Electric fence experts - 
Brief background: Want to build a 4 or 5 strand electric fence to enclose say 4 acres. This will be a semi permanent interior fence and plan to get a 4 joule AC charger. Perhaps oversized but plan on future expansion of the fence. Our ground is rocky so will use T posts exclusively.

Question: If my 110 volt power source is say 100 to 150 feet from any point along the fence, would using insulated wire of proper size (i.e. that typically used for that exact purpose) to extend from the charger to the fence result in a loss of voltage? I think that DC output chargers like this are not as sensitive to voltage loss as AC circuits are ???
Considering the say 12 gauge wire on the actual fence might run for thousands of feet it seems like 150 or 200 of insulated wire would not be an issue.

It just seems to me that the 110 volt chargers would be less problematic over the long haul.

Thoughts?
Thanks in advance.


----------



## Wcd (Jan 12, 2020)

What are you keeping in or out? But back to your question I would focus on proper grounding, minimum of 3 8 foot ground rods. Then any fence charger for the rated distance should work. We always use insulated wire to charge the fence.


----------



## Moers kiko boars (Apr 23, 2018)

I have a solar charger, parmak.
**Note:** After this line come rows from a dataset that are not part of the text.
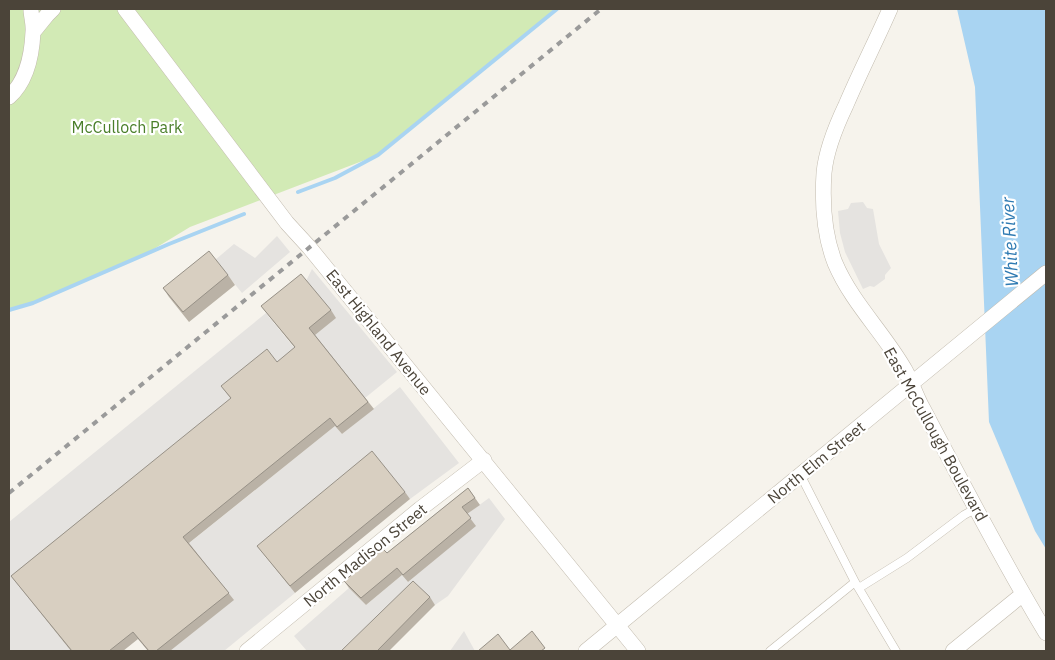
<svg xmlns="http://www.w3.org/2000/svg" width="1055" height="660" font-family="'IBM Plex Sans',sans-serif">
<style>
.green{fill:#d2eab5}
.parking{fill:#e5e3e0}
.water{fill:#a9d4f2}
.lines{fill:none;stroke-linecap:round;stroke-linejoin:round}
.stream{stroke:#a9d4f2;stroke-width:4}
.lane-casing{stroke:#c2bbae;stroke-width:9}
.street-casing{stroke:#c2bbae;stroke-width:16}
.lane{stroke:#fff;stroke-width:8}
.street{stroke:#fff;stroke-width:15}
.rail{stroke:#9a9a9a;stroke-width:4;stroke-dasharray:6 6;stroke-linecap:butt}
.wall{fill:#bab2a6}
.building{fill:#d8cfc1;stroke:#979187}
.labels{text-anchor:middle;stroke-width:4.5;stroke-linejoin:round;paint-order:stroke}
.park-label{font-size:16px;fill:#4a7f2a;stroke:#fff}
.street-label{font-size:16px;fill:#4b4439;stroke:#fff}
.water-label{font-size:18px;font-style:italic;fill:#2e7ab2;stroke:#fff}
</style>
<rect width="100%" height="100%" fill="#f6f3ec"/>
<path class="green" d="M9,9h548l-179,146 -188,72 -46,28 -100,43 -35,12z"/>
<path class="parking" d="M863,202l4,6 6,1 6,35 12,24 -6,7v4l-11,8 -4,-1 -7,3 -18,-37 -5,-19 -2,-22 10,-2 3,-6z
M277,236l13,16 -48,41 -27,-33 19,-16 21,14z
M312,269l85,103 -32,26 -51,-63 -8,-54z
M266,313l34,42 -73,38 9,12 -165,246h-62v-129z
M400,387l59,76 -49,36 -33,-40 -115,94 33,40 -71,58h-54l63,-51 -45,-56 147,-118 7,8z
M489,498l16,21 -57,77 -13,9 -17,-17 -65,63h-46l-13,-15 55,-48 17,17 36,-30 6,7 67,-56 -8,-12z
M464,631l11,20h-25z"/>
<path class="water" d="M957,9h89v540l-11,-18 -46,-109 -14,-335z"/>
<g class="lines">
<path class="stream" d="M298,192l37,-14 43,-23 179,-146
M9,310l24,-7 136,-59 75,-30"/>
<g class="lane-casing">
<path id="lane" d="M800,474l55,108 41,69
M859,588l48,-30 57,-43 13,-7
M770,651l85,-69"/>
</g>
<g class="street-casing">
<path id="street" d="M125,9l162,214 22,24 329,404
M890,9c-14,32 -30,63 -44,96 -10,21 -20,45 -22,68 -2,30 0,62 11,90 17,40 49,70 70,107 6,11 10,23 16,35 40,76 81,154 125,228
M34,31l13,-16 6,-6
M9,97c17,-15 23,-42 24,-65 1,-7 -2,-16 -2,-23
M247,651l173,-142 64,-49
M586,651l460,-378
M953,651l70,-57"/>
</g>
<use href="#lane" class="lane"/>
<use href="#street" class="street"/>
<path class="rail" d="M9,493l592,-484"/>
</g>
<path class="wall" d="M228,275l7,10 -46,37 -20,-25 -6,-9z
M261,306l70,4 5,8 -21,17 59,74 -32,25 -7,-8 -146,117 45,57 -64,51h-22l-10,-12 -15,12h-52l-60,-75 220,-177 -10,-13 56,-24 18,-14z
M468,488l12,17 -13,9 9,12 -68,56 -6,-7 -36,30 -17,-17 -5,-7 43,-28z
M405,492l5,7 -115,94 -38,-47z
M430,597l5,8 -46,46h-48z"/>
<path class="building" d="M209,251l19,24 -45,37 -20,-24z
M301,274l30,36 -22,18 59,74 -31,25 -7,-9 -147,119 46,56 -73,58h-7l-16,-19 -24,19h-37l-61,-75 220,-178 -10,-12 46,-37 10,13 18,-15 -34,-41z
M372,451l33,41 -115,94 -33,-40z
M468,488l7,10 -13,9 9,11 -68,57 -6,-7 -36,30 -17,-17 39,-32 4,4z
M413,581l17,16 -53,54h-36z
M532,631l13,17 -4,3h-63l20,-17 12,16z"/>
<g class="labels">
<g class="park-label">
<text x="127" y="133">McCulloch Park</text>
</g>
<g class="street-label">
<text transform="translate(379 332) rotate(51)" y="6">East Highland Avenue</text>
<text transform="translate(936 434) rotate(61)" y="6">East McCullough Boulevard</text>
<text transform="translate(816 462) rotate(-39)" y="6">North Elm Street</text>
<text transform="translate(365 555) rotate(-39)" y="6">North Madison Street</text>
</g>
<g class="water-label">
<text transform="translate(1010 242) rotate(-93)" y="6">White River</text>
</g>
</g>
<rect width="1055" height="660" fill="none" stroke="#4b4439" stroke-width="20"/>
</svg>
I have 3- 8ft grounding rods. Its hot all the time wether I have electricity or not. I have about 5 acres in single stran over fencing. Im going to add another acre to that. Believe me, Ive touched it and it bites!


----------



## Maddyrose (Jul 22, 2021)

I have a 16 joule charger. I run 1000feet of insulated wire. Still plenty of juices to cut the weeds off 5 acres of fence.. I hung the insulated off t posts too. Rodents like to chew insulation off and you don't want to have to find the short where they chewed thru.


----------



## HD Ridge (Sep 4, 2021)

Appreciate the input from all and please keep em coming.

WCD - I plan to keep nigerian dwarfs in and hopefully coyotes out. The goat per acre density will likely be very low, at least to start with. Thanks for the reminder about multiple grounding rods.
I read recently where some folks have a system to keep the soil moist at the grounding rods. 

Still trying to work out the details.


----------